Data to process below:

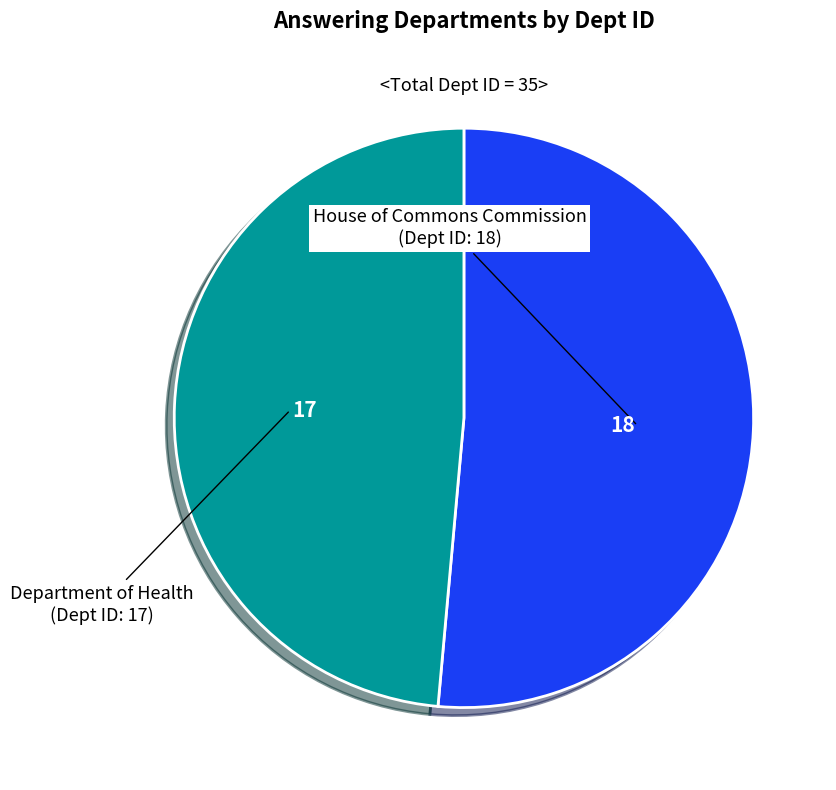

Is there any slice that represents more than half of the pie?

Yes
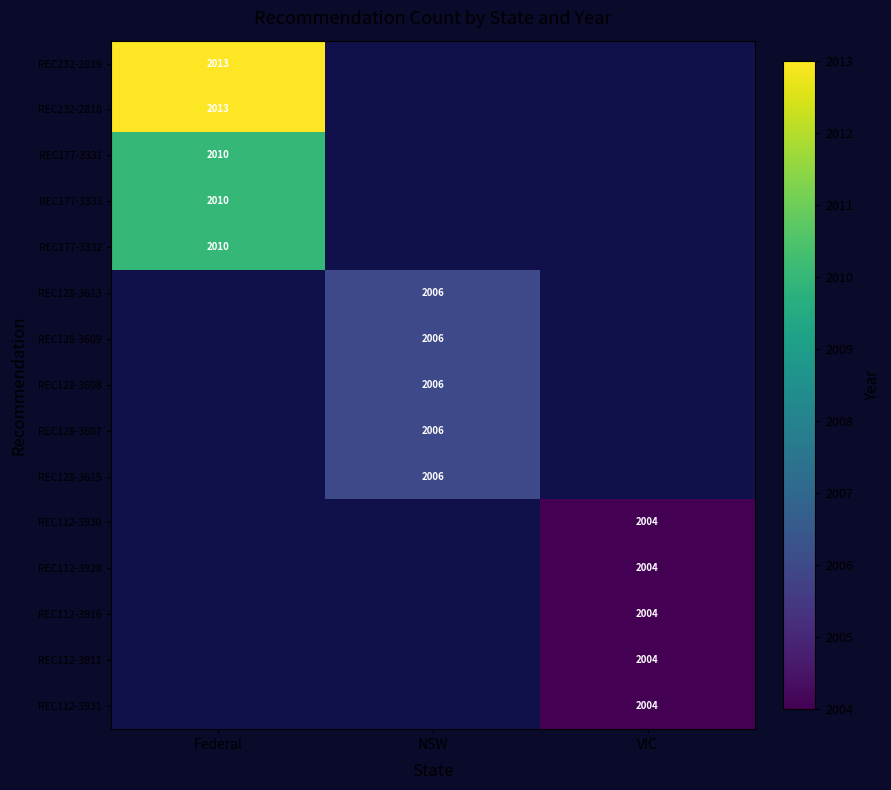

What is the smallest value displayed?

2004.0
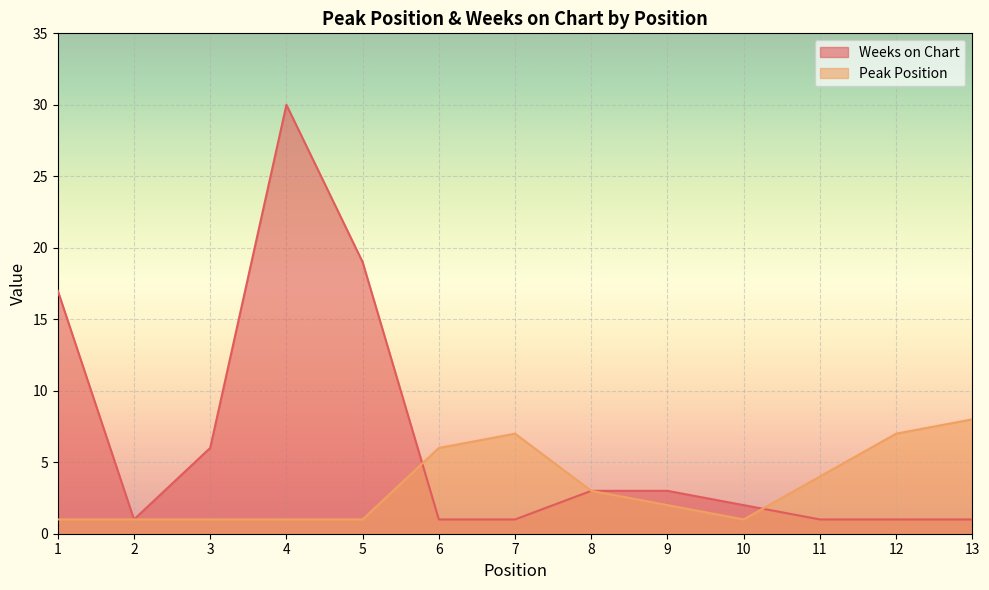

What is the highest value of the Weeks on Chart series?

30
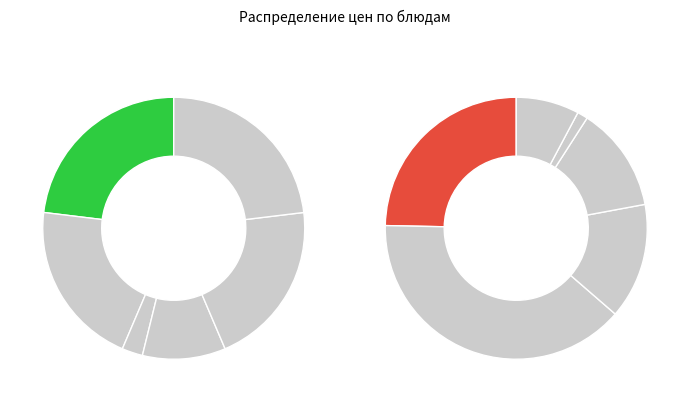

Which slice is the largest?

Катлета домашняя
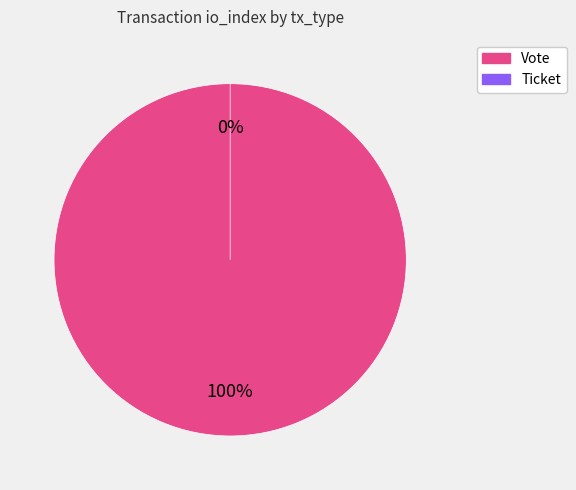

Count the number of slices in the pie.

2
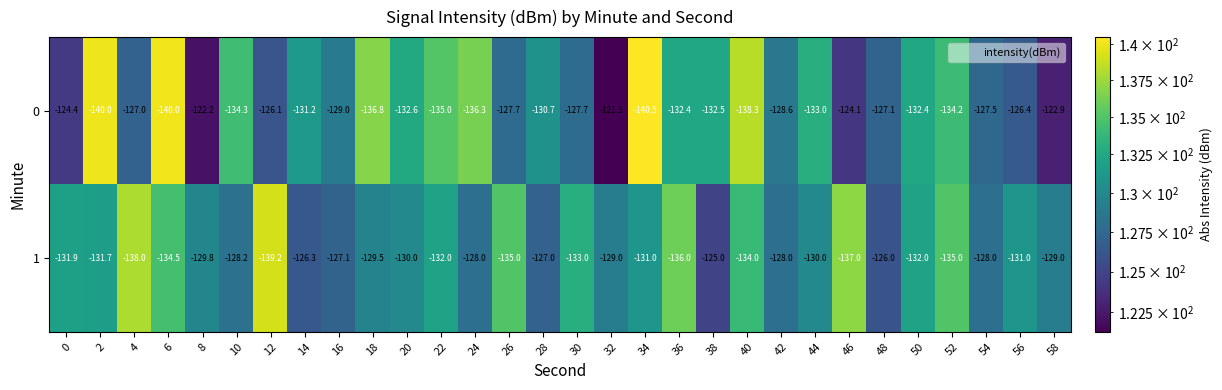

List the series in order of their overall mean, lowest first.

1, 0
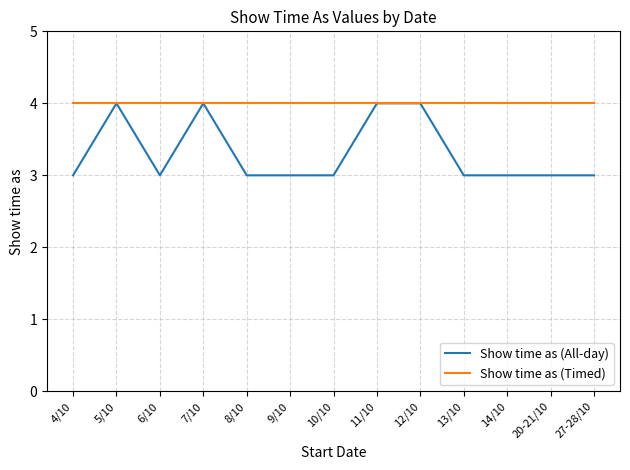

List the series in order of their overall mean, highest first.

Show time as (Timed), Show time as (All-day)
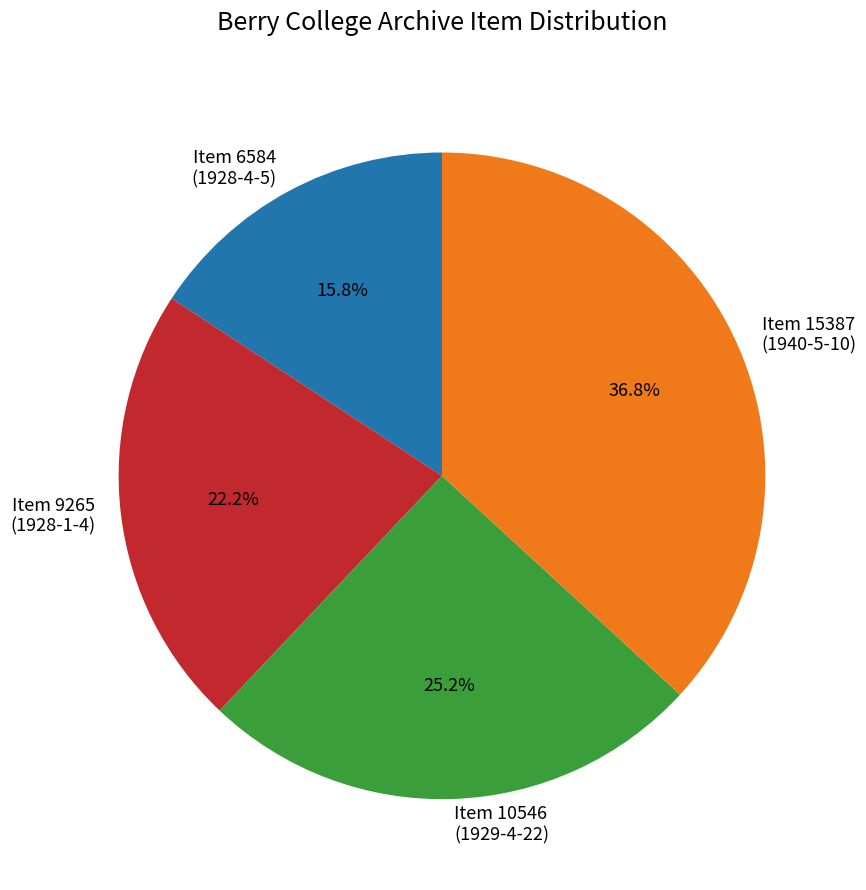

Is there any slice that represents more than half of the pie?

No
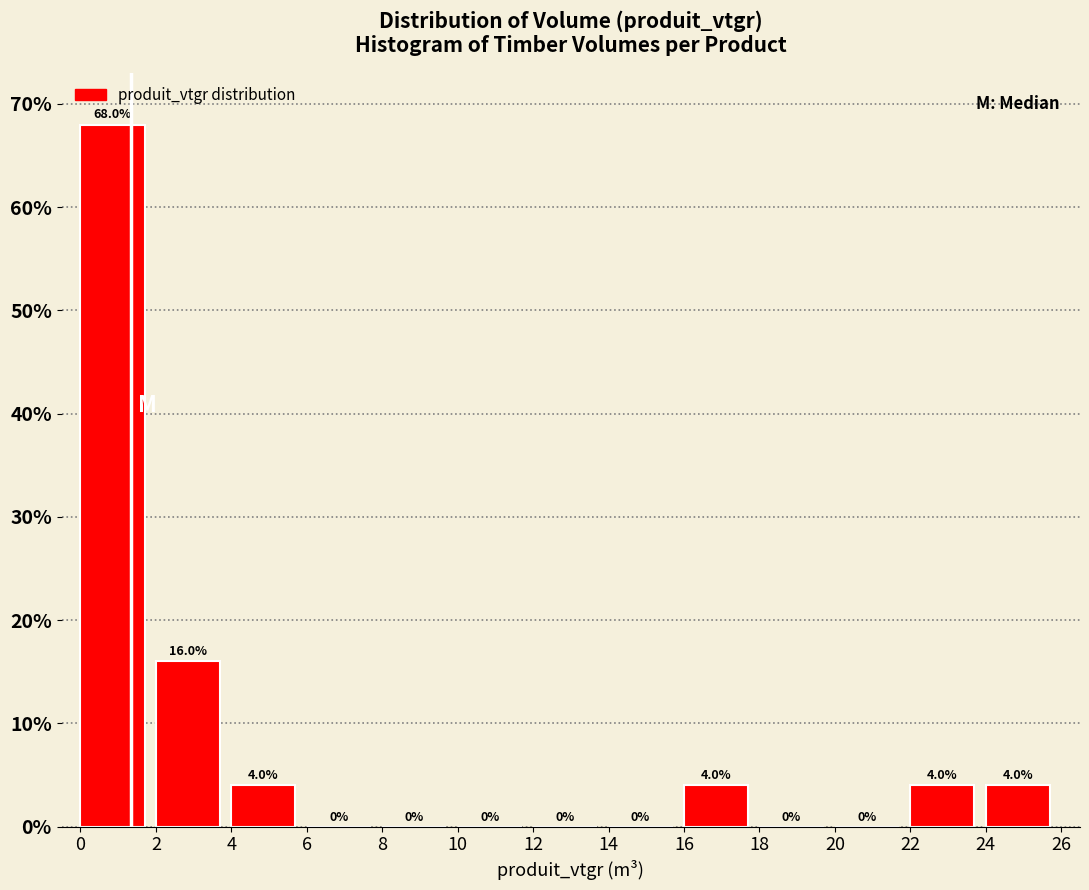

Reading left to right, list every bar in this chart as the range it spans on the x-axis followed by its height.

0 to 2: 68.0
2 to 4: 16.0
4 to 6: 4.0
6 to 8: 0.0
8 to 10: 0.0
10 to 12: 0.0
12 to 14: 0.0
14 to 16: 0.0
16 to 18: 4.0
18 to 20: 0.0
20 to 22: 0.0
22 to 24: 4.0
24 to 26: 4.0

End of Data to process.

» **What you need to do**: Rewrite all the lines above, changing "pie" to "donut" and keeping everything else the same. Leave out the pictures.

» **Answer below**:
Is there any slice that represents more than half of the donut?

Yes

What is the smallest value displayed?

2004.0

What is the highest value of the Weeks on Chart series?

30

Which slice is the largest?

Катлета домашняя

Count the number of slices in the donut.

2

List the series in order of their overall mean, lowest first.

1, 0

List the series in order of their overall mean, highest first.

Show time as (Timed), Show time as (All-day)

Is there any slice that represents more than half of the donut?

No

Reading left to right, list every bar in this chart as the range it spans on the x-axis followed by its height.

0 to 2: 68.0
2 to 4: 16.0
4 to 6: 4.0
6 to 8: 0.0
8 to 10: 0.0
10 to 12: 0.0
12 to 14: 0.0
14 to 16: 0.0
16 to 18: 4.0
18 to 20: 0.0
20 to 22: 0.0
22 to 24: 4.0
24 to 26: 4.0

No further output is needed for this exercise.